Ravens ready to stand up to Steelers' offensive line

On the Ravens

December 25, 2004|By MIKE PRESTON

IT'S AN OFFENSE that's just so balanced. On the outside, the Pittsburgh Steelers have receivers Hines Ward, Plaxico Burress and Antwaan Randle El. Behind center, there is Wonder Boy quarterback Ben Roethlisberger, and behind him are running backs Jerome Bettis and Duce Staley.

That's why the Ravens have to beat the Steelers at their core tomorrow, and that's on the offensive line. When the Ravens played Pittsburgh on Sept. 19, they controlled the line of scrimmage and got into quarterback Tommy Maddox's face a couple of times to help force three turnovers and win in a rout, 30-13.

The faces on Pittsburgh's offensive line haven't changed much in guards Alan Faneca and Keydrick Vincent, center Jeff Hartings and tackles Marvel Smith and Oliver Ross, but the group is playing with more confidence. The last time they met, the Ravens were without starting nose guard Kelly Gregg, and end Anthony Weaver had to leave the game early with a shoulder injury.

Now, the Ravens are healthy. So, the Ravens say, bring it on.

"That group takes on the personality of their coach [offensive line coach Russ Grimm] and I've got a lot of respect for him," said Ravens defensive line coach Rex Ryan. "He does one hell of a job. That's a good group. Going into the last game we played them, they were playing well, and obviously, they still are, having won 12 in a row.

"We've got to get them in those third-and-long situations to have a chance," Ryan said. "If they're in third-and-one, or third-and-two a lot, I don't care who you are, you're probably not going to succeed."

So, it's going to come down to stopping Pittsburgh's running attack. Since training camp started, the Steelers have let the world know they wanted to be the Steelers of old - the Franco Harris, Rocky Bleier Steelers, who just kept pounding the ball. They've succeeded. The Steelers have the No. 3-ranked rushing offense in the league, gaining 151.7 yards a game. Halfback Duce Staley has rushed for 809 yards on 184 carries and Bettis has 824 yards on 223 attempts.
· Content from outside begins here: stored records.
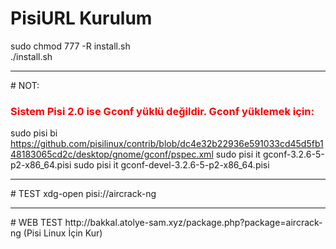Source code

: # PisiURL Kurulum
sudo chmod 777 -R install.sh<br>
./install.sh
<hr>
# NOT:
<h3><font color="red">Sistem Pisi 2.0 ise Gconf yüklü değildir. Gconf yüklemek için:</font></h3>

sudo pisi bi https://github.com/pisilinux/contrib/blob/dc4e32b22936e591033cd45d5fb148183065cd2c/desktop/gnome/gconf/pspec.xml
sudo pisi it gconf-3.2.6-5-p2-x86_64.pisi
sudo pisi it gconf-devel-3.2.6-5-p2-x86_64.pisi
<hr>
# TEST
xdg-open pisi://aircrack-ng
<hr>
# WEB TEST
http://bakkal.atolye-sam.xyz/package.php?package=aircrack-ng (Pisi Linux İçin Kur)
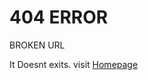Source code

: # 404 ERROR

<div class="warning">

BROKEN URL


It Doesnt exits. visit [Homepage](./installation.md)

</div>
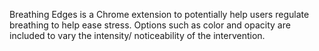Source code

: Breathing Edges is a Chrome extension to potentially help users regulate breathing to help ease stress. Options such as color and opacity are included to vary the intensity/ noticeability of the intervention.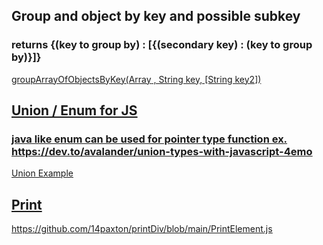 ## Group and object by key and possible subkey

### returns {(key to group by) : [{(secondary key) : (key to group by)}]}

<a href="https://gist.github.com/14paxton/a87f5d47aaf678e89a1dfeffa51b46d9"> groupArrayOfObjectsByKey(Array<Object> , String key, [String key2]) </a>

## Union / Enum for JS

### java like enum can be used for pointer type function ex. https://dev.to/avalander/union-types-with-javascript-4emo

  <a href="https://gist.github.com/14paxton/685637fd8c513c7539a10f66b2386cfe"> Union Example </a> 

## Print

https://github.com/14paxton/printDiv/blob/main/PrintElement.js
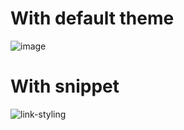 

# With default theme
![image](https://github.com/mattie152/obsidian-snippets/assets/121066868/cd41a39a-1d62-4fd8-82f4-e6b18201a7f1)


# With snippet
![link-styling](https://github.com/mattie152/obsidian-snippets/assets/121066868/edbaecfc-5bdb-4fba-a062-f03e6186172d)
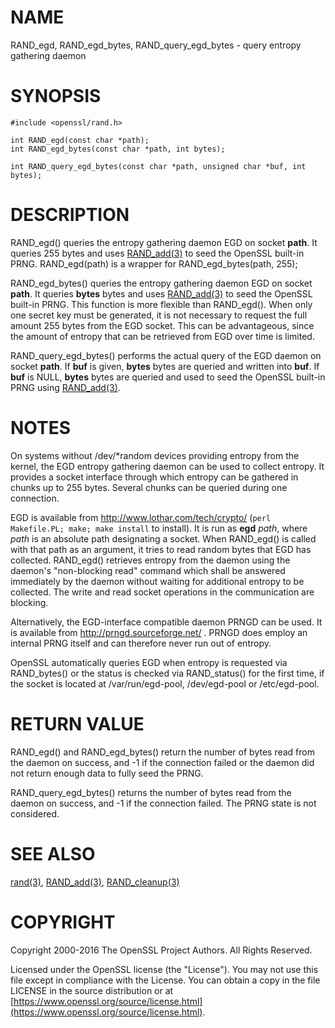 # NAME

RAND\_egd, RAND\_egd\_bytes, RAND\_query\_egd\_bytes - query entropy gathering daemon

# SYNOPSIS

    #include <openssl/rand.h>

    int RAND_egd(const char *path);
    int RAND_egd_bytes(const char *path, int bytes);

    int RAND_query_egd_bytes(const char *path, unsigned char *buf, int bytes);

# DESCRIPTION

RAND\_egd() queries the entropy gathering daemon EGD on socket **path**.
It queries 255 bytes and uses [RAND\_add(3)](http://man.he.net/man3/RAND_add) to seed the
OpenSSL built-in PRNG. RAND\_egd(path) is a wrapper for
RAND\_egd\_bytes(path, 255);

RAND\_egd\_bytes() queries the entropy gathering daemon EGD on socket **path**.
It queries **bytes** bytes and uses [RAND\_add(3)](http://man.he.net/man3/RAND_add) to seed the
OpenSSL built-in PRNG.
This function is more flexible than RAND\_egd().
When only one secret key must
be generated, it is not necessary to request the full amount 255 bytes from
the EGD socket. This can be advantageous, since the amount of entropy
that can be retrieved from EGD over time is limited.

RAND\_query\_egd\_bytes() performs the actual query of the EGD daemon on socket
**path**. If **buf** is given, **bytes** bytes are queried and written into
**buf**. If **buf** is NULL, **bytes** bytes are queried and used to seed the
OpenSSL built-in PRNG using [RAND\_add(3)](http://man.he.net/man3/RAND_add).

# NOTES

On systems without /dev/\*random devices providing entropy from the kernel,
the EGD entropy gathering daemon can be used to collect entropy. It provides
a socket interface through which entropy can be gathered in chunks up to
255 bytes. Several chunks can be queried during one connection.

EGD is available from http://www.lothar.com/tech/crypto/ (`perl
Makefile.PL; make; make install` to install). It is run as **egd**
_path_, where _path_ is an absolute path designating a socket. When
RAND\_egd() is called with that path as an argument, it tries to read
random bytes that EGD has collected. RAND\_egd() retrieves entropy from the
daemon using the daemon's "non-blocking read" command which shall
be answered immediately by the daemon without waiting for additional
entropy to be collected. The write and read socket operations in the
communication are blocking.

Alternatively, the EGD-interface compatible daemon PRNGD can be used. It is
available from
http://prngd.sourceforge.net/ .
PRNGD does employ an internal PRNG itself and can therefore never run
out of entropy.

OpenSSL automatically queries EGD when entropy is requested via RAND\_bytes()
or the status is checked via RAND\_status() for the first time, if the socket
is located at /var/run/egd-pool, /dev/egd-pool or /etc/egd-pool.

# RETURN VALUE

RAND\_egd() and RAND\_egd\_bytes() return the number of bytes read from the
daemon on success, and -1 if the connection failed or the daemon did not
return enough data to fully seed the PRNG.

RAND\_query\_egd\_bytes() returns the number of bytes read from the daemon on
success, and -1 if the connection failed. The PRNG state is not considered.

# SEE ALSO

[rand(3)](http://man.he.net/man3/rand), [RAND\_add(3)](http://man.he.net/man3/RAND_add),
[RAND\_cleanup(3)](http://man.he.net/man3/RAND_cleanup)

# COPYRIGHT

Copyright 2000-2016 The OpenSSL Project Authors. All Rights Reserved.

Licensed under the OpenSSL license (the "License").  You may not use
this file except in compliance with the License.  You can obtain a copy
in the file LICENSE in the source distribution or at
[https://www.openssl.org/source/license.html](https://www.openssl.org/source/license.html).
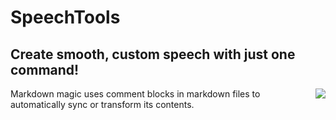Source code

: # SpeechTools

## Create smooth, custom speech with just one command!


<img align="right" src="https://github.com/dont-give-adam/SpeechTools-1.0/blob/main/gif.gif">
Markdown magic uses comment blocks in markdown files to automatically sync or transform its contents.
Staley has missed five of the past seven games with a hamstring injury. Both could play against the Ravens tomorrow. The Ravens have had success against Bettis in the past because of his straight-ahead style, but Staley could cause problems. Together, they could wear down a defense that has been folding up in the second half of games.

"Duce is more versatile, able to do more damage on the perimeter," Ryan said. "Bettis, they may do a couple of counter steps with him, but he is more a crash-up-the-middle, can't-dodge kind of guy."

The Steelers have built that kind of offensive line. Like the Ravens' unit, it wants to run. But it's more athletic and versatile. Faneca is a stud who can run, block in space or knock an opponent off the ball with raw power. Ditto for Hartings. After several seasons of struggling, Smith is just starting to become a dominant player.

Here's another way the Steelers differ from the Ravens: Pittsburgh coach Bill Cowher isn't as quick to abandon the run. He wants to physically and emotionally grind an opponent into the ground. The Steelers run traps, misdirections, stretches, almost every running play imaginable because there is nothing more humiliating in all of football than to have a team run it down your throat, and you can't stop it.

"Well, at least going in, you know what their intentions are," Ryan said.

Ryan has no fear, and neither do the Ravens. As a matter of fact, Ryan likes a good, old fight. He prefers to have the pressure on his group. As a unit, the defensive line has played well this season, especially against the run. Gregg has become one of the most dominant run stoppers in the league. Right end Marques Douglas has 77 tackles and has come up with big plays on short-yardage situations. Weaver isn't spectacular, but he's going to give you a steady, respectable effort every game. The Ravens' constant shifting will cause Pittsburgh some problems.

But the Ravens, No. 6 against the rush, will still have problems of their own. They still don't have a dominant pass rusher on the front line. Teams with big, strong offensive tackles (see the Kansas City Chiefs, Tennessee Titans) have been able to dominate Douglas and Weaver, two smallish ends, in certain games.

But the Ravens know they have to be dominant up front. If not, the Steelers can run or throw. And if they have a lot of options, the Ravens will be in a lot of trouble.